Wednesday, 5 August 2015

UniGine Valley Benchmark

UniGine Valley Benchmark

UniGine is the commercial game making engine that allows you to design multi-platform game environments. As a result and because of its use in the industry, the company has on offer a number of GPU stress testing tools available.

There are a four main benchmark stress testing tools for download: Valley (which is what we're reviewing here), Heaven, Tropic and Sanctuary.


The Valley model has you flying through a peaceful forested valley, with golden motes floating between the foliage and trees and culminating in a storm with lightning strikes and raindrops for added effect - all against the impressive backdrop of a glorious mountain range.

Heaven has you in a steampunk world of floating islands, magical places and mediaeval villages. Tropic is fairly self explanatory, while Sanctuary has you touring a gothic cathedral, with ill-lit corners and plenty of torch light. The four tests are very dramatic, and as well as being visually impressive they do put the GPU, CPU, memory and system through their paces.

From the main UniGine window you can choose your language; a preset graphical test from Custom, Basic, Extreme and Extreme HD; API allows you choose from DirectX 11, 9 or OpenGL, and Quality settings ranging from low, medium, high and ultra. And you're able to opt for stereo 3D, multiple monitors, anti-aliasing, full screen and a choice of resolutions.

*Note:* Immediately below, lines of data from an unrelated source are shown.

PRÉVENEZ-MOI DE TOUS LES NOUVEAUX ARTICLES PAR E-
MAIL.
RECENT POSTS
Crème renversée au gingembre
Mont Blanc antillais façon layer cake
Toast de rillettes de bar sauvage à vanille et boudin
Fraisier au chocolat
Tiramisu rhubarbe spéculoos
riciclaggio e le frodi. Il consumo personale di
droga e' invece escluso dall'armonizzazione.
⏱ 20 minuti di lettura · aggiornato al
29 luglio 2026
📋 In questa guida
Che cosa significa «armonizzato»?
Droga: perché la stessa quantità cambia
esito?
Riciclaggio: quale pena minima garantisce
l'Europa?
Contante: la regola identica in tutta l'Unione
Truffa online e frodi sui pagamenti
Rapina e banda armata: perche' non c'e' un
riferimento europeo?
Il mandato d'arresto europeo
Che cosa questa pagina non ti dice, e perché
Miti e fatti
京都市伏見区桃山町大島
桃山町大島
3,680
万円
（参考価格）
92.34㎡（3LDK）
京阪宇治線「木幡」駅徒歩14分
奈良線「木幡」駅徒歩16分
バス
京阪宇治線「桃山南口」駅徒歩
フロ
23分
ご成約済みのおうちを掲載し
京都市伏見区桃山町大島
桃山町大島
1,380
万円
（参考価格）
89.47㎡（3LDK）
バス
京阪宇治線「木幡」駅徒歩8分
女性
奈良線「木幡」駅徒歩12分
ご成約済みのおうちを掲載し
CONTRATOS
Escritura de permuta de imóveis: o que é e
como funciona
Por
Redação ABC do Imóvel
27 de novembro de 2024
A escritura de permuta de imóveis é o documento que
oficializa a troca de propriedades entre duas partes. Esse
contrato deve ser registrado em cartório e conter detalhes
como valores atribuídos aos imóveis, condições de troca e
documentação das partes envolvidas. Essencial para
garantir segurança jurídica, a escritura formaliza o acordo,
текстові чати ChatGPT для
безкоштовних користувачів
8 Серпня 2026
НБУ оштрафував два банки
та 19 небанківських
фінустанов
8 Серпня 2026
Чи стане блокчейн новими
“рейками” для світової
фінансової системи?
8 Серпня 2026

Once you run the benchmark, you have a choice of flicking through the preset scenes or taking a walk - or fly - around the 64,000,00 square metre detailed landscape. Meanwhile the frames per second, the model of graphics card you have in the system, its clock speed, available memory and temperature are all displayed in the upper-right corner of the screen.

There are numerous controls along the top that start the system benchmark, alter the camera from static to user controlled, change the environment from a sunny day to a full tropical storm at night and alter the quality settings. You can also turn off the sound effects, in-benchmark music and quit the benchmark altogether.

In the background there's a fairly intensive hardware stability testing going on, along with testing dynamic skies, volumetric clouds, sun shafts, DOF and ambient occlusion. The result, when the benchmark has completed its run of the various scenes, is a score based on the average, minimum and maximum frame-rate depending on the settings used and as configured by the user. There's also a brief summary of the platform and hardware used, as well as the benchmark settings.

The UniGine benchmarks aren't as popular as the 3DMark 11 benchmarks at the moment, but they're still in use by many testers. It would be good therefore to be able to, at a quick glance, see how your system score for the settings compare to other systems. However, it doesn't, so you'll have to go searching for that information yourself.

Still, the UniGine benchmark, in particular the Valley benchmark, is very pretty and absorbing to look at and play around in.